We utilized collimated transmittance and integrating sphere measurements to estimate the scattering coefficients of bovine articular cartilage zones and bulk tissue. We used the relationship between the scattering coefficients to estimate the scattering anisotropy factor. Polarized light microscopy was applied to estimate the depth-wise angular distribution of collagen fibers in bovine articular cartilage.
We report that the Rayleigh scatterers contribution to the scattering coefficients, the intensity of the light scattered by the Rayleigh and Mie scatterers, and the angular distribution of collagen fibers across tissue depth are the key parameters that affect the scattering properties of articular cartilage zones and bulk tissue. Our results indicate that in the short visible region, the superficial and middle zones of articular cartilage affect the scattering properties of the tissue, whereas in the far visible and near-infrared regions, the articular cartilage deep zone determines articular cartilage scattering properties.

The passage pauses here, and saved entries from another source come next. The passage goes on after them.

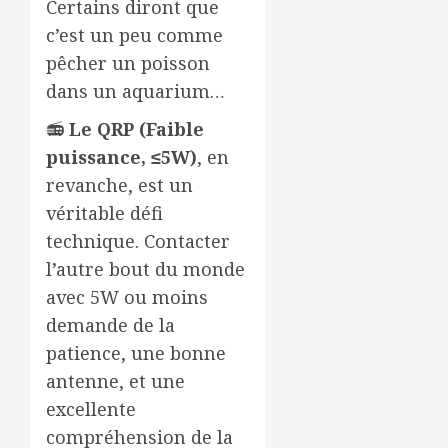
Certains diront que
c’est un peu comme
pêcher un poisson
dans un aquarium…
📻
Le QRP (Faible
puissance, ≤5W)
, en
revanche, est un
véritable défi
technique. Contacter
l’autre bout du monde
avec 5W ou moins
demande de la
patience, une bonne
antenne, et une
excellente
compréhension de la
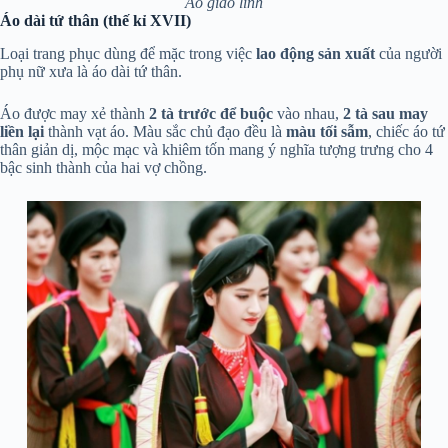
Áo giao lĩnh
Áo dài tứ thân (thế kỉ XVII)
Loại trang phục dùng để mặc trong việc
lao động sản xuất
của người
phụ nữ xưa là áo dài tứ thân.
Áo được may xẻ thành
2 tà trước để buộc
vào nhau,
2 tà sau may
liền lại
thành vạt áo. Màu sắc chủ đạo đều là
màu tối sẫm
, chiếc áo tứ
thân giản dị, mộc mạc và khiêm tốn mang ý nghĩa tượng trưng cho 4
bậc sinh thành của hai vợ chồng.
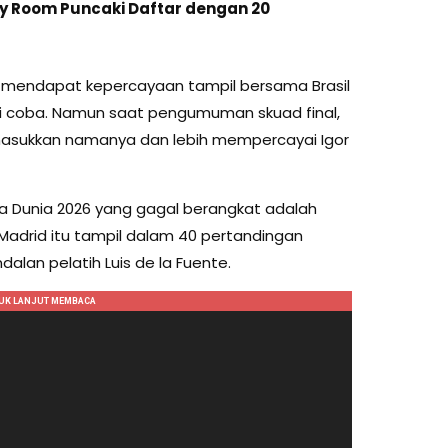
Eloy Room Puncaki Daftar dengan 20
mendapat kepercayaan tampil bersama Brasil
uji coba. Namun saat pengumuman skuad final,
emasukkan namanya dan lebih mempercayai Igor
a Dunia 2026 yang gagal berangkat adalah
 Madrid itu tampil dalam 40 pertandingan
lan pelatih Luis de la Fuente.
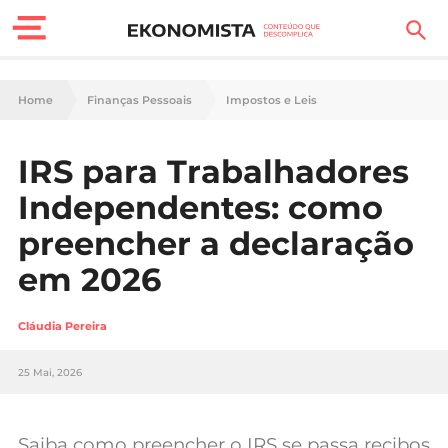
Finanças Pessoais
Home
Finanças Pessoais
Impostos e Leis
Motores
IRS para Trabalhadores
Carreira
Independentes: como
Casa
preencher a declaração
em 2026
Lifestyle
Sociedade
Cláudia Pereira
Tecnologia
25 Mai, 2026
Negócios
Saiba como preencher o IRS se passa recibos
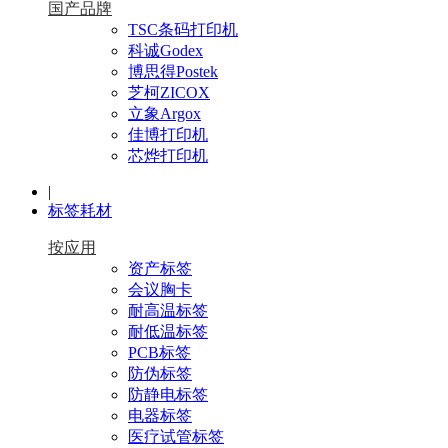
国产品牌
TSC条码打印机
科诚Godex
博思得Postek
芝柯ZICOX
立象Argox
佳博打印机
芯烨打印机
|
标签耗材
按应用
资产标签
会议胸卡
耐高温标签
耐低温标签
PCB标签
防伪标签
防静电标签
电器标签
医疗试管标签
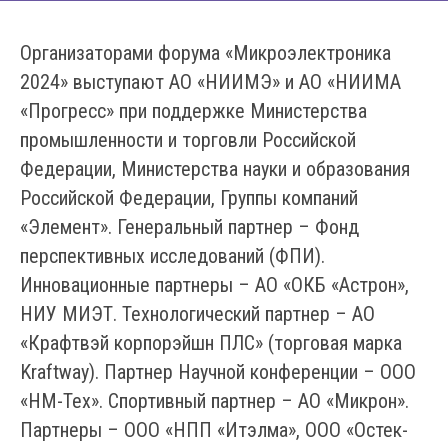
Организаторами форума «Микроэлектроника
2024» выступают АО «НИИМЭ» и АО «НИИМА
«Прогресс» при поддержке Министерства
промышленности и торговли Российской
Федерации, Министерства науки и образования
Российской Федерации, Группы компаний
«Элемент». Генеральный партнер
–
Фонд
перспективных исследований (ФПИ).
Инновационные партнеры – АО «ОКБ «Астрон»,
НИУ МИЭТ. Технологический партнер –
АО
«Крафтвэй корпорэйшн ПЛС» (торговая марка
Kraftway)
.
Партнер Научной конференции – ООО
«НМ-Тех».
Спортивный партнер – АО «Микрон».
Партнеры – ООО «НПП «Итэлма», ООО «Остек-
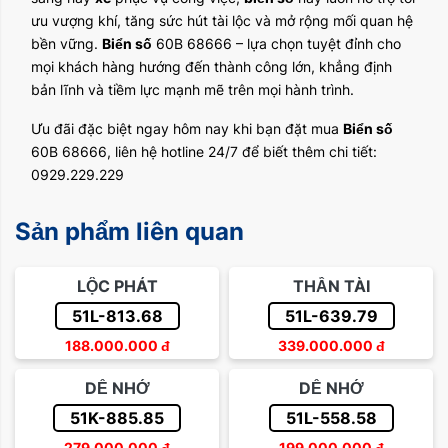
ưu vượng khí, tăng sức hút tài lộc và mở rộng mối quan hệ
bền vững.
Biển số
60B 68666 – lựa chọn tuyệt đỉnh cho
mọi khách hàng hướng đến thành công lớn, khẳng định
bản lĩnh và tiềm lực mạnh mẽ trên mọi hành trình.
Ưu đãi đặc biệt ngay hôm nay khi bạn đặt mua
Biển số
60B 68666, liên hệ hotline 24/7 để biết thêm chi tiết:
0929.229.229
Sản phẩm liên quan
LỘC PHÁT
THẦN TÀI
51L-813.68
51L-639.79
188.000.000
đ
339.000.000
đ
DỄ NHỚ
DỄ NHỚ
51K-885.85
51L-558.58
279.000.000
đ
199.000.000
đ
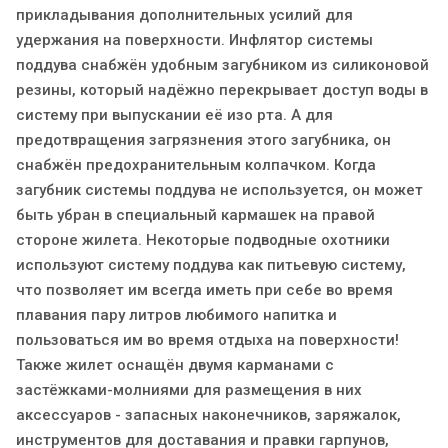
прикладывания дополнительных усилий для
удержания на поверхности. Инфлятор системы
поддува снабжён удобным загубником из силиконовой
резины, который надёжно перекрывает доступ воды в
систему при выпускании её изо рта. А для
предотвращения загрязнения этого загубника, он
снабжён предохранительным колпачком. Когда
загубник системы поддува не используется, он может
быть убран в специальный кармашек на правой
стороне жилета. Некоторые подводные охотники
используют систему поддува как питьевую систему,
что позволяет им всегда иметь при себе во время
плавания пару литров любимого напитка и
пользоваться им во время отдыха на поверхности!
Также жилет оснащён двумя карманами с
застёжками-молниями для размещения в них
аксессуаров - запасных наконечников, заряжалок,
инструментов для доставания и правки гарпунов,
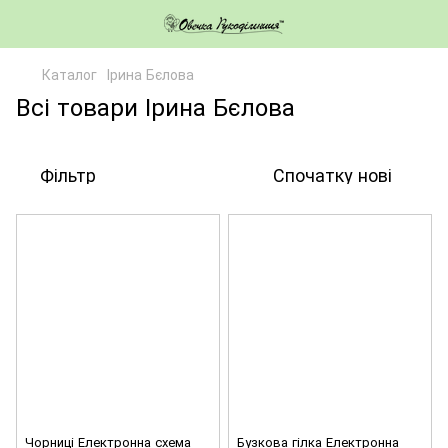
Каталог
Ірина Бєлова
Всі товари Ірина Бєлова
Фільтр
Спочатку нові
Чорниці Електронна схема
Бузкова гілка Електронна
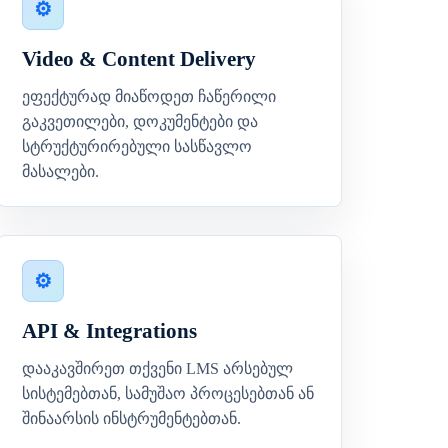
Video & Content Delivery
ეფექტურად მიაწოდეთ ჩაწერილი
გაკვეთილები, დოკუმენტები და
სტრუქტურირებული სასწავლო
მასალები.
API & Integrations
დააკავშირეთ თქვენი LMS არსებულ
სისტემებთან, სამუშაო პროცესებთან ან
შინაარსის ინსტრუმენტებთან.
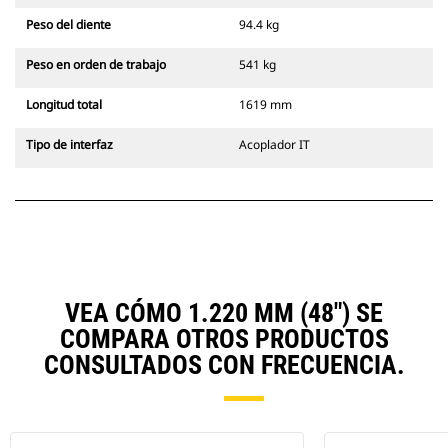
Peso del diente
94.4 kg
Peso en orden de trabajo
541 kg
Longitud total
1619 mm
Tipo de interfaz
Acoplador IT
VEA CÓMO 1.220 MM (48") SE
COMPARA OTROS PRODUCTOS
CONSULTADOS CON FRECUENCIA.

This study provides scattering properties of articular cartilage zones. Such findings support future research to utilize optical simulation to estimate the penetration depth, depth-origin, and pathlength of light in articular cartilage for optical diagnosis of the tissue.
摘要:
■关节软骨表现出带状结构,包括三个不同的区域:表面,中间,和深。胶原纤维,是关节软骨的主要固体成分,在关节软骨区表现出独特的角度和大小分布。关于跨关节软骨区的胶原纤维的独特性质如何影响组织的散射性质的知识存在差距。
■这项研究假设关节软骨区的结构特性会影响其散射参数。我们提供了400至1400nm光谱带中关节软骨区的散射系数和散射各向异性因子。我们列举了关节软骨区散射特性的差异和相似性,并为这些观察结果提供了推理。

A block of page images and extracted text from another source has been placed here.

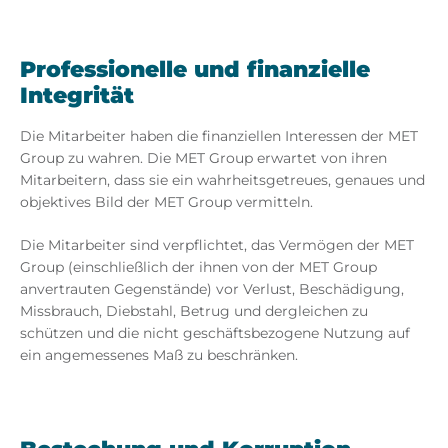
Professionelle und finanzielle
Integrität
Die Mitarbeiter haben die finanziellen Interessen der MET
Group zu wahren. Die MET Group erwartet von ihren
Mitarbeitern, dass sie ein wahrheitsgetreues, genaues und
objektives Bild der MET Group vermitteln.
Die Mitarbeiter sind verpflichtet, das Vermögen der MET
Group (einschließlich der ihnen von der MET Group
anvertrauten Gegenstände) vor Verlust, Beschädigung,
Missbrauch, Diebstahl, Betrug und dergleichen zu
schützen und die nicht geschäftsbezogene Nutzung auf
ein angemessenes Maß zu beschränken.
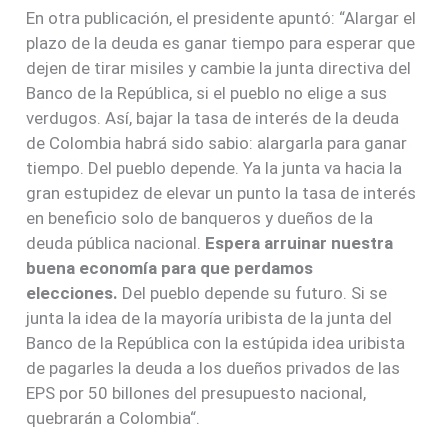
En otra publicación, el presidente apuntó: “Alargar el
plazo de la deuda es ganar tiempo para esperar que
dejen de tirar misiles y cambie la junta directiva del
Banco de la República, si el pueblo no elige a sus
verdugos. Así, bajar la tasa de interés de la deuda
de Colombia habrá sido sabio: alargarla para ganar
tiempo. Del pueblo depende. Ya la junta va hacia la
gran estupidez de elevar un punto la tasa de interés
en beneficio solo de banqueros y dueños de la
deuda pública nacional.
Espera arruinar nuestra
buena economía para que perdamos
elecciones.
Del pueblo depende su futuro. Si se
junta la idea de la mayoría uribista de la junta del
Banco de la República con la estúpida idea uribista
de pagarles la deuda a los dueños privados de las
EPS por 50 billones del presupuesto nacional,
quebrarán a Colombia“.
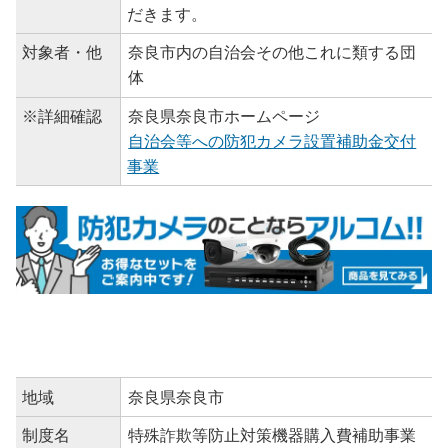
だきます。
対象者・他
奈良市内の自治会その他これに類する団
体
※詳細確認
奈良県奈良市ホームページ
自治会等への防犯カメラ設置補助金交付
事業
地域
奈良県奈良市
制度名
特殊詐欺等防止対策機器購入費補助事業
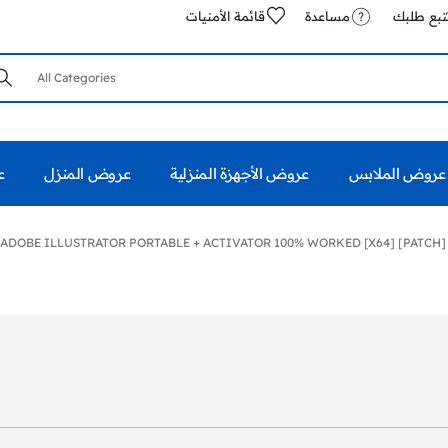
تبع طلبك
مساعدة
قائمة الأمنيات
عروض الملابس
عروض الأجهزة المنزلية
عروض المنزل
ع
ADOBE ILLUSTRATOR PORTABLE + ACTIVATOR 100% WORKED [X64] [PATCH]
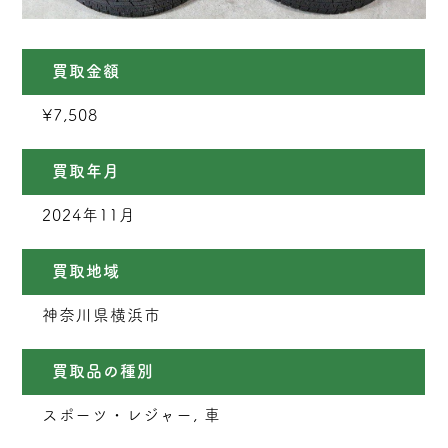
買取金額
¥7,508
買取年月
2024年11月
買取地域
神奈川県横浜市
買取品の種別
スポーツ・レジャー, 車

■我们利用准直透射率和积分球测量来估计牛关节软骨区和块状组织的散射系数。我们使用散射系数之间的关系来估计散射各向异性因子。应用偏振光显微镜评估牛关节软骨中胶原纤维的深度角度分布。
■我们报告说,瑞利散射体对散射系数的贡献,由Rayleigh和Mie散射体散射的光的强度,胶原纤维在组织深度上的角度分布是影响关节软骨区和块状组织散射特性的关键参数。我们的结果表明,在短可见区域,关节软骨的浅表和中间区影响组织的散射特性,而在远视和近红外区域,关节软骨深部区决定了关节软骨的散射特性。

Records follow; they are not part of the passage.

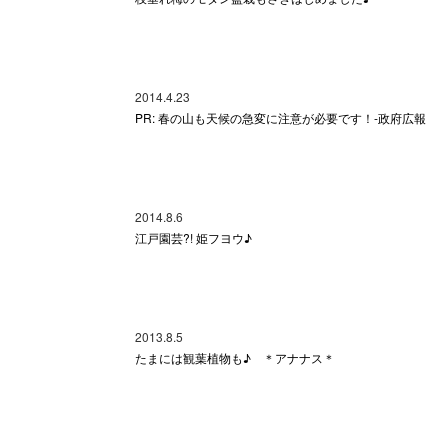
2014.4.23
PR: 春の山も天候の急変に注意が必要です！-政府広報
2014.8.6
江戸園芸?! 姫フヨウ♪
2013.8.5
たまには観葉植物も♪ ＊アナナス＊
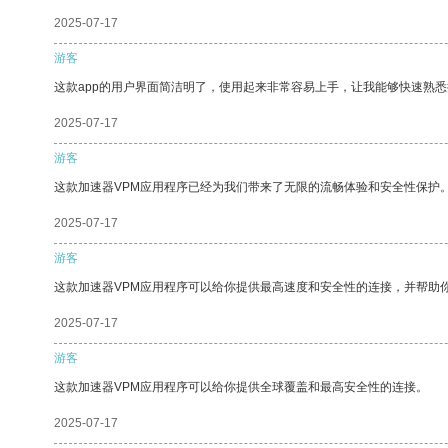
2025-07-17
游客
这款app的用户界面简洁明了，使用起来非常容易上手，让我能够快速熟悉
2025-07-17
游客
这款加速器VPM应用程序已经为我们带来了无限的流畅体验和安全性保护
2025-07-17
游客
这款加速器VPM应用程序可以给你提供最高速度和安全性的连接，并帮助
2025-07-17
游客
这款加速器VPM应用程序可以给你提供全球覆盖和最高安全性的连接。
2025-07-17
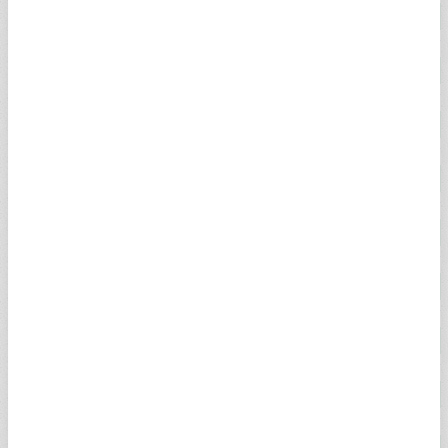
22 AYAR BİLEZİK
6.036,24
6.249,58
2,55%
18 AYAR ALTIN
4.852,19
4.856,71
2,00%
14 AYAR ALTIN
3.625,84
4.835,35
2,27%
GREMSE ALTIN
106.349,42
108.777,01
2,00%
İKİBUÇUK ALTIN
106.349,42
108.045,17
2,00%
BEŞLİ ALTIN
215.357,58
219.549,92
2,00%
0.25 GRAM ALTIN
1.664,92
1.665,14
2,59%
0.50 GRAM ALTIN
3.329,84
3.330,27
2,59%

■本研究提供了关节软骨区的散射特性。这些发现支持未来的研究利用光学模拟来估计穿透深度,深度起源,和关节软骨中的光程长度,用于组织的光学诊断。
■这项研究假设关节软骨区的结构特性会影响其散射参数。我们提供了400至1400nm光谱带中关节软骨区的散射系数和散射各向异性因子。我们列举了关节软骨区散射特性的差异和相似性,并为这些观察结果提供了推理。
■我们利用准直透射率和积分球测量来估计牛关节软骨区和块状组织的散射系数。我们使用散射系数之间的关系来估计散射各向异性因子。应用偏振光显微镜评估牛关节软骨中胶原纤维的深度角度分布。
■我们报告说,瑞利散射体对散射系数的贡献,由Rayleigh和Mie散射体散射的光的强度,胶原纤维在组织深度上的角度分布是影响关节软骨区和块状组织散射特性的关键参数。我们的结果表明,在短可见区域,关节软骨的浅表和中间区影响组织的散射特性,而在远视和近红外区域,关节软骨深部区决定了关节软骨的散射特性。
■本研究提供了关节软骨区的散射特性。这些发现支持未来的研究利用光学模拟来估计穿透深度,深度起源,和关节软骨中的光程长度,用于组织的光学诊断。